Rounding out the poll results were City Councilman David Alvarez (22 percent) and former City Attorney Mike Aguirre (7 percent). Both are Democrats and considered from the "far left" or "progressive" wing of their party.
Faulconer's political muscle comes in large part from uniting much of San Diego's business community and Republican Party behind him. Although Faulconer is a Republican and party leaders back him, the mayoral contest technically is nonpartisan.
Shortly after Filner resigned in late August after revelations of widespread misconduct toward women, about 30 business leaders met at the home of Tom Sudberry, past chairman of the influential Lincoln Club, a group of primarily center-right business people.
When the group agreed to support Faulconer for mayor, other Republicans, such as 2012 hopeful DeMaio, stood down. Libertarian Republican DeMaio now is considered a cinch to run for Congress in 2014.
In striking contrast, San Diego Democrats never could rally behind a single candidate. Disliked intensely by many of his former fellow Republicans, newly minted Democrat Fletcher never won the trust of the far left in his new political home.

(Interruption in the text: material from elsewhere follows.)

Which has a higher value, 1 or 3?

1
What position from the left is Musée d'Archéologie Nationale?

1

The local AFL-CIO, for example, strongly endorsed Alvarez, an outspoken opponent of pension reforms, which would have public employees pay a greater share of benefits similar to those that have been implemented by Republican governors in Michigan and Wisconsin.
The more-moderate Fletcher says he opposes such reforms but would support them as a "last resort."

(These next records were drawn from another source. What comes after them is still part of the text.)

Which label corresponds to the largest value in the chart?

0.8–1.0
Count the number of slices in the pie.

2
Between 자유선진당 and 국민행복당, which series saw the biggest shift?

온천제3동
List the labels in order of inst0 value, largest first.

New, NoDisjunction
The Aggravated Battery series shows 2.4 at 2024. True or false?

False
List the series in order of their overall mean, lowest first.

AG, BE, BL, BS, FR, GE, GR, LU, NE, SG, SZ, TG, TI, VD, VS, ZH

Fletcher's dilemma is not unlike that of the last two Republican members of Congress who switched to the Democratic Party.
On becoming Democrats, Rep. Michael P. Forbes of New York and the late Sen. Arlen Specter of Pennsylvania both faced primary opposition that highlighted some of their not-so-liberal votes while they were Republicans.
Both Forbes and Specter were defeated for nomination in their first races as Democrats.
John Gizzi is chief political columnist and White House correspondent for Newsmax.